- Developer(s): Excelsior LLC
- Initial release: 2000; 25 years ago
- Final release: 15.3 / November 22, 2018; 6 years ago
- Written in: Modula-2, Oberon-2, Java, Scala, C++, Assembly
- Operating system: Windows, macOS, and Linux
- Platform: IA-32, AMD64 and ARM
- Type: Ahead-of-time (AOT) native code compiler, runtime, and deployment toolkit for Java applications
- License: EULA
- Website: www.excelsiorjet.com

= Excelsior JET =

Excelsior JET is a now-defunct proprietary Java SE technology implementation built around an ahead-of-time (AOT) Java to native code compiler. The compiler transforms the portable Java bytecode into optimized executables for the desired hardware and operating system (OS). Also included are a Java runtime featuring a just-in-time (JIT) compiler for handling classes that were not precompiled for whatever reason (e.g. third-party plugins or dynamic proxies), the complete Java SE API implementation licensed from Oracle, and a toolkit to aid deployment of the optimized applications. Excelsior JET was developed by Excelsior LLC, headquartered in Novosibirsk, Russia.

==Overview==
Excelsior JET passed the "official" test suite (TCK) for Java SE 8, and was certified Java Compatible on macOS and a number of Windows and Linux flavors running on Intel x86, AMD64/Intel 64 and compatible hardware. (The macOS version was 64-bit only.)

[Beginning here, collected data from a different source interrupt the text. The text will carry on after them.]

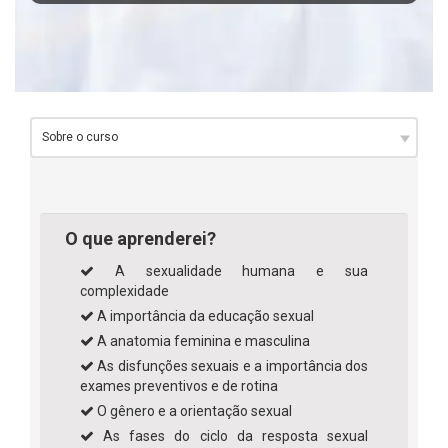
O que aprenderei?
A sexualidade humana e sua
complexidade
A importância da educação sexual
A anatomia feminina e masculina
As disfunções sexuais e a importância dos
exames preventivos e de rotina
O gênero e a orientação sexual
As fases do ciclo da resposta sexual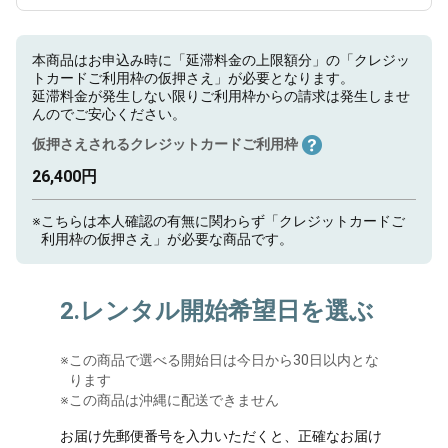
本商品はお申込み時に「延滞料金の上限額分」の「クレジッ
トカードご利用枠の仮押さえ」が必要となります。
延滞料金が発生しない限りご利用枠からの請求は発生しませ
んのでご安心ください。
仮押さえされるクレジットカードご利用枠
26,400円
※
こちらは本人確認の有無に関わらず「クレジットカードご
利用枠の仮押さえ」が必要な商品です。
2.レンタル開始希望日を選ぶ
※
この商品で選べる開始日は今日から30日以内とな
ります
※この商品は沖縄に配送できません
お届け先郵便番号を入力いただくと、正確なお届け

The Enterprise Edition supported the Equinox OSGi runtime at the JVM level, enabling ahead-of-time compilation of Eclipse RCP (Rich Client Platform) applications, and version 7.0 added such support for Web applications running on Apache Tomcat.
Version 10.5 introduced a new garbage collector optimized for multi-core and multi-CPU systems

Excelsior JET Embedded implements the Java SE for Embedded technology in a very similar manner. The only major differences used to be in licensing and pricing, but as of the latest version Excelsior JET Embedded also supports ARM-based platforms.

==Latest Release==
Version 15 introduced incremental compilation for AMD64 and ARM targets and improved application performance across all platforms.

==Product EOL==
On May 15, 2019, Excelsior announced discontinuation of Excelsior JET in an e-mail to their customers and next day also on their website. Support was announced to be stopped and the engineering team to leave completely within only ~2 weeks ("early June 2019") and Website for downloads announced to be offline mid of June (within only ~4 weeks). At August 7, 2019, it was announced Excelsior was acquired by Huawei.